> PARTS OF THE EXERCISE:
1. Using the harbor excerpt below, decide whether each statement agrees with it: (a) the motor vessel towed the mastless sailboat to a mooring; (b) the writer had not yet had coffee when the vessel passed; (c) the sailboat had been confiscated for drug trafficking. Answer yes or no for each, quoting the words that decide it.
2. According to the harbor excerpt below, what was the only company the sailboat's owner had aboard?

> EXCERPT TO READ:
——————

An Already Forgotten Harbor Statistic...



It was a bright, early, sunny morning some six or seven weeks ago when a motor vessel could suddenly be heard rumbling slowly on past my boat and thereby causing me to instinctively poke my head out of the companionway to see what might be going on.

And I suppose that I must have resembled a prairie-dog impetuously poking his head out of his burrowed hole for that's how quickly I reacted upon hearing that boat as it approached mine.

Aboard that motor vessel were two uniformed personnel. I'd tell you of what government agency they belonged to but I simply wasn't paying too close of attention at that hour of the morning for I'd yet to have my first cup of coffee.

But what made the whole situation somewhat unique was that a mastless sailing vessel was being towed not to a mooring mind you, but rather to a pylon at the edge of a nearby mangrove which seemed rather odd to me.

All I could surmise at the time was that somebody had either had a mishap while out at sea or had gotten busted for drug trafficking thereby resulting in their boat being confiscated.

Shortly thereafter the uniformed officials could then be seen slowly motoring on back out of the harbor after unceremoniously tie-ing off that mastless sailboat to a pylon.

I didn't give that sailboat another thought until weeks later when it casually came up in conversation while seated at the marina Tiki-Hut one evening.

Well it turns out that boat did not incur a mishap while out at sea nor had the boat been confiscated for drug trafficking. Its owner, a single sailor said to be in his mid-fifties, with nobody other than three cats to keep him company, had simply died while aboard his boat.

——————

> PROVIDED DATA:
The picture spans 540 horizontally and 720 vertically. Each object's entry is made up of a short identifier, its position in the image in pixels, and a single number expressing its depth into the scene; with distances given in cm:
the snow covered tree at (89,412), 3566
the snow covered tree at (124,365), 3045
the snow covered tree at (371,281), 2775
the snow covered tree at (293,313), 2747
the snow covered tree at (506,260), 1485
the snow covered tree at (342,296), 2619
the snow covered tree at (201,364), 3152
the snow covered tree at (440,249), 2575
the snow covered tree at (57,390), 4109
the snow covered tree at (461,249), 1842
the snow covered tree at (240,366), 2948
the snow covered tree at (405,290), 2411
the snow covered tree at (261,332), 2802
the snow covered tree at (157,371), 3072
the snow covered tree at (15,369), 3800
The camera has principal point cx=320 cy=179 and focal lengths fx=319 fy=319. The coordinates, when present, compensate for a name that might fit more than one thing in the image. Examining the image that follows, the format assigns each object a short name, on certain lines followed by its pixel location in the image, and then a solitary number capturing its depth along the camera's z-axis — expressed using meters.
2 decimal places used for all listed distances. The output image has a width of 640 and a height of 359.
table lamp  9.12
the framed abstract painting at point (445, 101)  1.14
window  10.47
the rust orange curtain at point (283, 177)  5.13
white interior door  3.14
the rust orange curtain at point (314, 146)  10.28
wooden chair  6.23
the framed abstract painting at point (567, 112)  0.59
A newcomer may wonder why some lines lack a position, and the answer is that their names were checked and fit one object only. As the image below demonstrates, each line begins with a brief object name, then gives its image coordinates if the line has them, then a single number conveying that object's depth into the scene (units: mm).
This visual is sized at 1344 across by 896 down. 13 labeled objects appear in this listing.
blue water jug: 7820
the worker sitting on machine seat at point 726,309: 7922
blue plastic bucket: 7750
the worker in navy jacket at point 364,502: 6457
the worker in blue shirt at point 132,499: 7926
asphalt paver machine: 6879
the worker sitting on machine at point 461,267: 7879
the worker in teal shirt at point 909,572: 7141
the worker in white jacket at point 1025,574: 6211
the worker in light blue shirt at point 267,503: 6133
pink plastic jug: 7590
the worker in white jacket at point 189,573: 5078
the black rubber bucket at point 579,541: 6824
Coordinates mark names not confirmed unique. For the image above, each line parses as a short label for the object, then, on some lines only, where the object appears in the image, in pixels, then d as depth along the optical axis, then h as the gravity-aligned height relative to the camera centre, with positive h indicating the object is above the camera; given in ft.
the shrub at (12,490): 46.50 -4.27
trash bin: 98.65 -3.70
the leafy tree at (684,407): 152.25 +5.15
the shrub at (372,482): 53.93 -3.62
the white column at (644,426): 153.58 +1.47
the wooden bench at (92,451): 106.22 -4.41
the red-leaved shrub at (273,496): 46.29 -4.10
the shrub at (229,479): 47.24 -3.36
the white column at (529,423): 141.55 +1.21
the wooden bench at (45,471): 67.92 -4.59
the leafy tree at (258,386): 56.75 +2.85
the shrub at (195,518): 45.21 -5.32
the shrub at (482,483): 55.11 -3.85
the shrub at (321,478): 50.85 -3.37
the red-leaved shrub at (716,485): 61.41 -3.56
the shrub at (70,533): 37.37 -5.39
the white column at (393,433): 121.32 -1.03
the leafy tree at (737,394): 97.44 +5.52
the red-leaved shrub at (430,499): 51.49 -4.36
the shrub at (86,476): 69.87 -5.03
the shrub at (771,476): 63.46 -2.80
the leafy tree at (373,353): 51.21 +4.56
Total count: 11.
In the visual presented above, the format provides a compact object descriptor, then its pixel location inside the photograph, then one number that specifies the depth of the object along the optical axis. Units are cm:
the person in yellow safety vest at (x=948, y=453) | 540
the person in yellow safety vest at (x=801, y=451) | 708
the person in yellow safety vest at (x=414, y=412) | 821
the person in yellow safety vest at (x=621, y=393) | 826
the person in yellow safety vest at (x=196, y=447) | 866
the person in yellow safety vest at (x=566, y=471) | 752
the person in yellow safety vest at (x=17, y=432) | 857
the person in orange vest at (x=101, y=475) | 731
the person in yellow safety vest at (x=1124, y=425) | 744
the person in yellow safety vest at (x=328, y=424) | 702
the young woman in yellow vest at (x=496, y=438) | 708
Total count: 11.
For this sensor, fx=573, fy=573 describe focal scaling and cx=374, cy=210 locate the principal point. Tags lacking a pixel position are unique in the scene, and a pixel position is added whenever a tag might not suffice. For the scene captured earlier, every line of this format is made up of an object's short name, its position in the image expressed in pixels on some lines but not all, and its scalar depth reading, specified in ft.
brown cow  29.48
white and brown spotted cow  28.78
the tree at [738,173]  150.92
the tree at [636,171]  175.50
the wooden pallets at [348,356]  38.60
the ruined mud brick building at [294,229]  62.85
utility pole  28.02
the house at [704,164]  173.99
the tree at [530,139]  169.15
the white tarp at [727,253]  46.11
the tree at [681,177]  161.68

——————

> PROBLEM SOLUTIONS:
1.
(a) No: "not to a mooring mind you, but rather to a pylon at the edge of a nearby mangrove"
(b) Yes: "for I'd yet to have my first cup of coffee"
(c) No: "nor had the boat been confiscated for drug trafficking"

2. Three cats.